The scale of what had happened was so inexplicable, that a wave of guilt inundated public consciousness in the West, with politicians clambering to pay their respects and pledging their allegiance to Rwanda’s new government headed by President Paul Kagame. Bill Clinton went further and made a public apology for failing to recognise what had happened as genocide. At the time, UNAMIR the UN peace mission set up with the aim of overseeing the peaceful implementation of the Arusha accords, headed by Canadian general Romeo Dallaire, was according to many, another victim of the UN’s lack of resolve. Many attributed the reluctance of the UN to empower and equip the resource-depleted UNAMIR mission, a direct reflex to what had happened the year before in Somalia, where 18 American soldiers, part of the United Nations Operation in Somalia II (UNOSOM II), were killed in Mogadishu in a botched hostage recovery mission, also known as Black Hawk Down.

In terms of Western media, there were quite a few events that diverted the attention of the general public elsewhere, although to a lesser extent in France where Mitterrand’s coalition government was the biggest military supporter of Habyarimana’s government. Those events were the suicide of Kurt Cobain, the broadcast of the first televised murder trial of OJ Simpson, the inauguration of Nelson Mandela as the first Black South African president and the 1994 Wold Cup.

It is important however to contextualise in a chronology the Rwandan genocide in relation to other events that were happening in and around the country on the run up to April 1994:

  1. A war of increasing ferocity was raging, following the RPF (Rwandan Patriotic Front) invasion from the north of the country via Uganda from October 1990. This triggered a growing exodus of Hutu refugees towards the capital Kigali, fleeing the killings in the northern region of the country.
  2. From 1992, the government of Juvenal Habyarimana opened the country to a multi-party system, some say as a way to appease the French who supported the regime with military equipment and training. In the Élysée, Mitterrand’s coalition government was finding it increasingly difficult to justify their support for the dictatorial and oppressive regime of President Habyarimana. Faced with the prospect of losing the war and in need of bolstering military assistance, Habyarimana subsided.
  3. In August 1993, the Arusha Accords were signed with the aim of ending the three-year war and as a result, a broad-base transitional government (BBTG) was formed. Plagued by infighting between old and new political elites and between the government and the RPF, political assassinations and suspicion amongst politicians jostling for power, the Arusha accords were never implemented.
  4. Meanwhile, on 21 October 1993 in neighbouring Burundi, there was a coup against the Hutu-led government orchestrated by the Tutsi military elite, resulting in the assassination of President Melchior Ndadaye and well over 100,000 killed in the ensuing skirmishes between Tutsis and Hutus. This saw thousands of displaced people, mainly Hutus fleeing into Rwanda with many settling in the already overflowing refugee camps around the city of Kigali. It is estimated that, prior to the start of the 1994 genocide, there were in excess of 2 million Hutu refugees living in those camps.

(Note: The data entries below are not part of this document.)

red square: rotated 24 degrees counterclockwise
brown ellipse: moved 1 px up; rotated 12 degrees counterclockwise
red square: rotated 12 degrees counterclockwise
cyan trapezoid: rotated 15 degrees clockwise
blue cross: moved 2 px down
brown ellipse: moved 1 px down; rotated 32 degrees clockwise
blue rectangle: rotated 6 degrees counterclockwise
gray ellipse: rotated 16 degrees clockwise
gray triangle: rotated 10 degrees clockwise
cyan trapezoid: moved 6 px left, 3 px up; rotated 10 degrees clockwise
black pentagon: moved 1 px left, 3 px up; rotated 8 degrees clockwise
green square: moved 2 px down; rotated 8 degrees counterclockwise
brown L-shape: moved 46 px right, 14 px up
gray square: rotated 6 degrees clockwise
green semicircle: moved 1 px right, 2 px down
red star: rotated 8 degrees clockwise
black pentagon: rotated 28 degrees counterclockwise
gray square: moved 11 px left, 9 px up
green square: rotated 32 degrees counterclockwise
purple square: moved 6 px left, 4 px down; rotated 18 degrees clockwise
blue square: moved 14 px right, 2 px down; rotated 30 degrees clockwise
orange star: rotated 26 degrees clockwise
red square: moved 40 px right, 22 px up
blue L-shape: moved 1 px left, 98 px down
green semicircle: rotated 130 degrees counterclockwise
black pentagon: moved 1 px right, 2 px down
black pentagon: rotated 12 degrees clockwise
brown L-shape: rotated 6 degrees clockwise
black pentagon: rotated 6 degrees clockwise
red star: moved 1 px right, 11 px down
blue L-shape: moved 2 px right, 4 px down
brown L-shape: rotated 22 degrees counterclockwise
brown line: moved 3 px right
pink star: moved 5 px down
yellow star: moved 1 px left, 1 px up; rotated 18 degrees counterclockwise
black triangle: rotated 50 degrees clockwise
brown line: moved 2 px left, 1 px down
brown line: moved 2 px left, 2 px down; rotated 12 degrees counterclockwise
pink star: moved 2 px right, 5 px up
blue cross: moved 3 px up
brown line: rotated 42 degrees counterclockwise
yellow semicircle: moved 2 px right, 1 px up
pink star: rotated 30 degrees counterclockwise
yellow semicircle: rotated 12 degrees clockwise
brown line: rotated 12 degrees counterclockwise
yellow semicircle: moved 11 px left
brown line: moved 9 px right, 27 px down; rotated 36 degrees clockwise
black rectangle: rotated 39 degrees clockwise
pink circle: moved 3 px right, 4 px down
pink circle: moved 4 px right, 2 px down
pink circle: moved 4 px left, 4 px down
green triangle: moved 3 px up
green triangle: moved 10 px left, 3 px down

With the growth of extremist rhetoric used by some political factions directly targeting the Tutsi population and a section of government controlled media actively promoting extremism, sporadic killings of Tutsis became commonplace. The stage was set for an impending catastrophe of immeasurable proportions. All that was required was a flint to set in motion the apocalypse.

 

Ethics Statement
My stance towards the character of Justin Mugenzi is purely observational and we are not in any way attempting to diminish the proportions of the 1994 Rwandan genocide. Instead, our aim is to, through his personal story, shine a light on the forces that were at play on the ground at the time and the construction of the judicial mechanisms that led to the creation of the ICTR and how it subsequently dealt with the delivery of justice.